И все стало нормально. В один миг. Все, черт его дери, стало — нормально!
Его новое переживание оглушило, вывернуло наизнанку, перетряхнуло все, что он собой представлял. И руки эти, и то, как они прикасаются к нему, и еда, и одеяла, и таблетки, и тепло – все это слилось, стало чем-то единым, чем-то, принадлежащим ему…
Он встал на ноги. Он вышел из этого подвала. Увидел небо. У него снова была жизнь. Те, первые дни, пылились еще на задворках памяти. Хранились, как хранятся первые детские неуклюжие каракули в семье великого живописца.
Они никогда ему это не вспоминали, а он никогда не забывал. Только и всего. Так что сейчас, сегодня, он понимал Ковальски очень хорошо. У каждого свой «бокс», и каждому нужна своя помощь. Тогда, в его прошлом он получил то, что его спасло. А теперь мог бы, по меньшей мере, ответить тем же.

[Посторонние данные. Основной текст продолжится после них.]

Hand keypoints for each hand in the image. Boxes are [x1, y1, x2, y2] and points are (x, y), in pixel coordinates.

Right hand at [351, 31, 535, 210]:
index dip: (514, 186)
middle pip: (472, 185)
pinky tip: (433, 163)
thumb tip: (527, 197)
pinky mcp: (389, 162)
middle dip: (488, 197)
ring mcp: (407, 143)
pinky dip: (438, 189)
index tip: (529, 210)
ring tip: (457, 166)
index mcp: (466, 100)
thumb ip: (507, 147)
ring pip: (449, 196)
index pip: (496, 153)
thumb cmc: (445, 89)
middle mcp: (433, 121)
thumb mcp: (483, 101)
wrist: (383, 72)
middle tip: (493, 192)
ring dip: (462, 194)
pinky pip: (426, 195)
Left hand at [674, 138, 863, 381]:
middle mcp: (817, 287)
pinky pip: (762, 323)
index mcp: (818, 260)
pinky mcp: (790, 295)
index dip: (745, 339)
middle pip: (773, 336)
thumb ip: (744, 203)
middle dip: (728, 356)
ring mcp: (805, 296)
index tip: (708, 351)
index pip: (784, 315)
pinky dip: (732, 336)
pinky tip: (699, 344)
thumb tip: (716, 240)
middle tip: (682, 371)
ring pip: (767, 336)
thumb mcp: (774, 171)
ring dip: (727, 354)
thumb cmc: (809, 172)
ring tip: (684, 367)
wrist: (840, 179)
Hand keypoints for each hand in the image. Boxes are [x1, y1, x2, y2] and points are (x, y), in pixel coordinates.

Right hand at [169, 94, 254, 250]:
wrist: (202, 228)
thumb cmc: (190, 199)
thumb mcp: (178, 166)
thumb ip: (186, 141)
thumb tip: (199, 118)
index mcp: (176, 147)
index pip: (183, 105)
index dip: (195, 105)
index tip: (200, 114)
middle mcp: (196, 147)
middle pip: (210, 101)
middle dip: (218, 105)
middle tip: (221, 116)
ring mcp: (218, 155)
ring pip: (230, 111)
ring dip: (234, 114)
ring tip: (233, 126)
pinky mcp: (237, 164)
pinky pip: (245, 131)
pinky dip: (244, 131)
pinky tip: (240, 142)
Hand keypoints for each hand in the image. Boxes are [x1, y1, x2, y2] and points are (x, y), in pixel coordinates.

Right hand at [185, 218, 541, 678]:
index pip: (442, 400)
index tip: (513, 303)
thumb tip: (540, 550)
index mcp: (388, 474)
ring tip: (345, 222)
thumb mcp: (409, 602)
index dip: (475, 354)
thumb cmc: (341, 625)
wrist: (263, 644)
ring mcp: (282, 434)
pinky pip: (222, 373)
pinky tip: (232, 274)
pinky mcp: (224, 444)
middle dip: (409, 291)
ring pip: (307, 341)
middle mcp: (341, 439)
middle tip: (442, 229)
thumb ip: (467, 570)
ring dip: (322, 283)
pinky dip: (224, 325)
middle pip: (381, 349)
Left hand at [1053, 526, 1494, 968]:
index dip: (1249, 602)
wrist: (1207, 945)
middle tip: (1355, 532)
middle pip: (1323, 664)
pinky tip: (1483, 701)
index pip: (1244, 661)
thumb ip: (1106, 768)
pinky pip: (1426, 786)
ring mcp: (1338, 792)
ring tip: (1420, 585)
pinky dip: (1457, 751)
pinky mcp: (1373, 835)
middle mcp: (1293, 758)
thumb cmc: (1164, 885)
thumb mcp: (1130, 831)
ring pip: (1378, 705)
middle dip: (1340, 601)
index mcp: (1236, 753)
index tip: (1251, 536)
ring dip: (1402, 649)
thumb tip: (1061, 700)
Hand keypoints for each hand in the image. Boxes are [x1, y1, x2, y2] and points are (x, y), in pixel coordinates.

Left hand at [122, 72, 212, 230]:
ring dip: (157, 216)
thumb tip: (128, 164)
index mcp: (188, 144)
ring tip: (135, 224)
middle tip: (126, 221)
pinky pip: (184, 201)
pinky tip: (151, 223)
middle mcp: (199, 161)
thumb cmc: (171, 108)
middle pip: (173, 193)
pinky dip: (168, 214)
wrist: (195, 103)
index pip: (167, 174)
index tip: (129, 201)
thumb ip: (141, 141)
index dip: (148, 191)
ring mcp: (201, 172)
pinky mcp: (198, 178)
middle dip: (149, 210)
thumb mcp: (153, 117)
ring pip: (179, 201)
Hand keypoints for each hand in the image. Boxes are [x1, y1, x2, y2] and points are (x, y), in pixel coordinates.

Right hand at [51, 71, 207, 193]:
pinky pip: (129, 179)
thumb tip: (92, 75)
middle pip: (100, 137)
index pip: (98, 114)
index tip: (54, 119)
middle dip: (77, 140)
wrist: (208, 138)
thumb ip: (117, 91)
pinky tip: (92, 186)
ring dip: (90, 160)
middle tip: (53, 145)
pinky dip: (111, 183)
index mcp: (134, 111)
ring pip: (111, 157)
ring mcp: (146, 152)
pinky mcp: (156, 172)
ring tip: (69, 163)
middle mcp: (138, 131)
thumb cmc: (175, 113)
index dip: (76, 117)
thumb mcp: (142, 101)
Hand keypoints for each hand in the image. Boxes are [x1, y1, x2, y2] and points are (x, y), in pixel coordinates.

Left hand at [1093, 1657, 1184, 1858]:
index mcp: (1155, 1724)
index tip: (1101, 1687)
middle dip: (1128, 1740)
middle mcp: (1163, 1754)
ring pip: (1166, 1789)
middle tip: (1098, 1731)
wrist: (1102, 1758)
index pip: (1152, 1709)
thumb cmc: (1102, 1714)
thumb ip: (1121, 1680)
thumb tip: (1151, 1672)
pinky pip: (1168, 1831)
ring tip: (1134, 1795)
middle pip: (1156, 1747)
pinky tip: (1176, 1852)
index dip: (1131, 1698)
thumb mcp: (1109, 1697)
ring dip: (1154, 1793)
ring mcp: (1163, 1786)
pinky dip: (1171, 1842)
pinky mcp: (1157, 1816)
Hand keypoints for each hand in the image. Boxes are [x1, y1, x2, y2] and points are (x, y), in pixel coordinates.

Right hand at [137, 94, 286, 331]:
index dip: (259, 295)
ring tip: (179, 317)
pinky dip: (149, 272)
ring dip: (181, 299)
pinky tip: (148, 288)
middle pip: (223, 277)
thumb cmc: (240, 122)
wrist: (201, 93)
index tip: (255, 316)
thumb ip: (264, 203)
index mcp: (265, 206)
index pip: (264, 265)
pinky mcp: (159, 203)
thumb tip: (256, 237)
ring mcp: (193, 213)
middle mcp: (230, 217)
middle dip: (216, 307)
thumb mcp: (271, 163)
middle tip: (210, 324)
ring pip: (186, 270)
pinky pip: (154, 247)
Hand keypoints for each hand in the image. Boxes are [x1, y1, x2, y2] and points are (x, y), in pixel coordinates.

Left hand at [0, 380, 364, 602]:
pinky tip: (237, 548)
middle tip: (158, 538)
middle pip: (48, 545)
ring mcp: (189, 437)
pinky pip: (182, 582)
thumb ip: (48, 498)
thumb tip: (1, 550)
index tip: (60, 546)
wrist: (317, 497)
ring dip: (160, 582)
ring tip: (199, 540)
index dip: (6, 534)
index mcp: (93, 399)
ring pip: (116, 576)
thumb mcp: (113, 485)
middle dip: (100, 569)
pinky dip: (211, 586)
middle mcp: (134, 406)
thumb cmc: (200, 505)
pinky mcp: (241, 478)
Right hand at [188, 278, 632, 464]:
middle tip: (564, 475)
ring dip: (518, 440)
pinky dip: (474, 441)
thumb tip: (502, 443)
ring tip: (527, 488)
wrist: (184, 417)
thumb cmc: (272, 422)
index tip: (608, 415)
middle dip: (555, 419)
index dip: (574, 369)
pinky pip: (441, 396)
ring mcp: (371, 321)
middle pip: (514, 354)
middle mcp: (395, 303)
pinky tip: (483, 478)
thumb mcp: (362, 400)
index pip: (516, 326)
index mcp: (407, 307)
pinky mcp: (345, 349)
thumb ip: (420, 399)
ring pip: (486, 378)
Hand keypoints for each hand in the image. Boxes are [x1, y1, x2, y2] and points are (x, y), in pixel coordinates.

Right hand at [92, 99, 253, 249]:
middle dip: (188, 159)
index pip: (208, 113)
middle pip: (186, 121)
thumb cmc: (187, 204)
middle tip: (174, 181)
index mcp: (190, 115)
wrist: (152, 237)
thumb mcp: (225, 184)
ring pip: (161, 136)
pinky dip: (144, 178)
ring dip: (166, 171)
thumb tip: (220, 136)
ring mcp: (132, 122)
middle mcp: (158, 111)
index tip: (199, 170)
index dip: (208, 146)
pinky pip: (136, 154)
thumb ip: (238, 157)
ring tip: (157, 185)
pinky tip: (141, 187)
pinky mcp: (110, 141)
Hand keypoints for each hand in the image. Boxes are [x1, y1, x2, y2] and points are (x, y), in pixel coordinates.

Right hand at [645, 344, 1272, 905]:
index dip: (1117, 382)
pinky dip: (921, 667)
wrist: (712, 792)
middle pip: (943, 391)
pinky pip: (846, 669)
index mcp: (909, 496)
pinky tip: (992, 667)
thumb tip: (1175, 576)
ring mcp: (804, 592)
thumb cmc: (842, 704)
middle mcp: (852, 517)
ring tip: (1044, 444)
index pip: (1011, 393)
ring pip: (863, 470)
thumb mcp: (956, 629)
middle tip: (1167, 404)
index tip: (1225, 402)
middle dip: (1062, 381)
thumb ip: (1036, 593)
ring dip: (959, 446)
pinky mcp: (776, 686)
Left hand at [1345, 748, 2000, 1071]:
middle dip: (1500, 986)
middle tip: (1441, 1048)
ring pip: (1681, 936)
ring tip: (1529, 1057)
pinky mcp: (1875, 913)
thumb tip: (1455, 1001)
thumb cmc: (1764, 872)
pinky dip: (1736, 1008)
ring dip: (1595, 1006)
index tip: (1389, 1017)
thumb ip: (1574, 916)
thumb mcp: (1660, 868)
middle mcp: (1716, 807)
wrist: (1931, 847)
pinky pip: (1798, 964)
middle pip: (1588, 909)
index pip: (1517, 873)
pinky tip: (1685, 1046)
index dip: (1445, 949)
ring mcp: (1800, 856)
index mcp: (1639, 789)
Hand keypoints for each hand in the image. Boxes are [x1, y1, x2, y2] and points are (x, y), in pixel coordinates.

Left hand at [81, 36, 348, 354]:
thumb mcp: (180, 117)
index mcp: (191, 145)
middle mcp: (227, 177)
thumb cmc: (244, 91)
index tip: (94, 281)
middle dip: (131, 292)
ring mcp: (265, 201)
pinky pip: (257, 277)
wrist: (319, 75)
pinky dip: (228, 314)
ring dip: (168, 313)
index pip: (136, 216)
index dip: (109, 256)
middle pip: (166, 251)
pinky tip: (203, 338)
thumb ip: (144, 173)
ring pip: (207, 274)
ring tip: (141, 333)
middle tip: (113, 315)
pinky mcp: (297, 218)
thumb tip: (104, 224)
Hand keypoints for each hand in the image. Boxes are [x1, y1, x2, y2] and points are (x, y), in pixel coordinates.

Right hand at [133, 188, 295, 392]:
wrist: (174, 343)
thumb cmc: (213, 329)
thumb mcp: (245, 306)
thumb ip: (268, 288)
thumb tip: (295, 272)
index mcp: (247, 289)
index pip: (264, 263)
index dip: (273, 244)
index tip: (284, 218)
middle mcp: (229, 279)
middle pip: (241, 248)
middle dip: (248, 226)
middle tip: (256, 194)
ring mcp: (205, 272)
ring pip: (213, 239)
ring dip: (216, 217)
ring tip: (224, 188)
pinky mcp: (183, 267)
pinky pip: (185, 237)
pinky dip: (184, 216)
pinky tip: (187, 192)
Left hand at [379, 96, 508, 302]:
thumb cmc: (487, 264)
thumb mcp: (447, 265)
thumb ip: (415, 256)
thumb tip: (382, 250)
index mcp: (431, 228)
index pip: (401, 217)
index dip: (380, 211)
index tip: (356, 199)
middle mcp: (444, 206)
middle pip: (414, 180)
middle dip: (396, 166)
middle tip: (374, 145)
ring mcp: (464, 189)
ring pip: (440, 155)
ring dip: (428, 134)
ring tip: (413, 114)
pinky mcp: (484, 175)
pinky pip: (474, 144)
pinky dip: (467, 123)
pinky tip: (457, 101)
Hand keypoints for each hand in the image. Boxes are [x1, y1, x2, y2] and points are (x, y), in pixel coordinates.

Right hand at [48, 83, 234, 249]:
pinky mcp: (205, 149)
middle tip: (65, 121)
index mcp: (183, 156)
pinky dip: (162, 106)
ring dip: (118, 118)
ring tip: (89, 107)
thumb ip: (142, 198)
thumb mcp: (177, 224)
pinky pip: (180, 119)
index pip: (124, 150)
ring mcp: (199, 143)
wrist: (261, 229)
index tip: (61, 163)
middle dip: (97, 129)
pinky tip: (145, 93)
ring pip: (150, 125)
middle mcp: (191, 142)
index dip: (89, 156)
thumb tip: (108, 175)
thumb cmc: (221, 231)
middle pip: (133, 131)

Лейтенант перевернулся на бок и улегся удобнее, вытягиваясь во весь рост, и уставился на оранжевые отсветы пламени. Весь мир имел такой вид, будто Ковальски теперь глядит сквозь полупрозрачный лепесток тигровой лилии — расцвеченный золотом и охрой, затемненный патиной в углах. Теперь у лейтенанта было время обращать внимание на эти детали. Прежде все эти красоты существовали для него где-то в ином измерении. Не было возможности, не было времени глядеть по сторонам. Он сознательно забил себя работой, не оставлял ни одной свободной минуты, потому что, когда она была — прав был Блоухол — было больно. Было пусто. Было съедающее ощущение того, что с ним что-то не так. Все люди, как люди, а он… Он что-то другое.
Дело было и в Дорис, и одновременно с тем – не в ней.
Дело было, похоже, в нем самом.
Он не мог назвать себя одиноким. У него были друзья. Был Шкипер, который никогда бы его не бросил, был легкий в общении и всегда доброжелательный Прапор, был Рико, готовый поделиться последним. Они были его друзьями и его семьей, и Ковальски не ощущал пустоты внутри, когда думал об этих понятиях. Да, они достаточно сильно отличаются друг от друга, чтобы он мог бы прибавить к списку плюсов еще один — полное взаимопонимание. Но он все же не мог бы сказать, что ему не с кем поговорить — с тех пор, как в его жизни появилась Ева, было всегда. Они могли обсудить все, что угодно, без каких-то ограничений. Ева охотно бодалась с ним в дискуссиях, как конкретных, так и отвлеченных, и эти беседы вносили в его жизнь приятное разнообразие. В его не такой уж скверной жизни не хватало только одного вида социальных связей, которые стараются завести люди. Но это была скорее его вина, нежели вина прочих. Да, конечно, ему хотелось, чтобы его любили — но дьявол побери, это… Он мог бы это получить. Если бы было все равно, от кого, и вопрос стоял бы только в факте получения. Он мог бы — такие вещи всегда можно обрести, если постараться. Это он сам уперся лбом, не смотрел ни на кого, кроме одной-единственной, и даже где-то в глубине души считал себя неоспоримо правым. Ему казалось, это и есть настоящее чувство — когда ты выбрал и не оглядываешься по сторонам, хотя этот мониторинг окружения и мог бы помочь. Но он сам сознательно отказался от этого — ему стоило лишь постараться, чтобы привлечь внимание кого-то еще, кроме Дорис, но он не пожелал стараться. Ему это было неприятно, и хотелось, чтобы чудо произошло просто так. Он совершит шаги навстречу чужим пожеланиям – но потом, после, когда уже точно будет знать, что он не один…
Ковальски закрыл глаза, но все равно видел оранжевое мягкое свечение пламени. От него — как и от правды — не спрячешься. Даже внутри самого себя.
Не так уж ему все это было нужно. Вся эта розово-сахарная пыльца купидонов, все эти знаки внимания. Он самодостаточный человек. Он ценит свою свободу. Он не захотел бы потерять ее ни в каком из проявлений. Свободу делать, что он считает нужным. Свободу перемещений. Свободу от условностей социума. Он готов был терпеть эти лишения только потому, что вместе с ними мог бы получить и то, чего ему так остро недоставало и из-за чего разрасталась эта внутренняя пожирающая его пустота.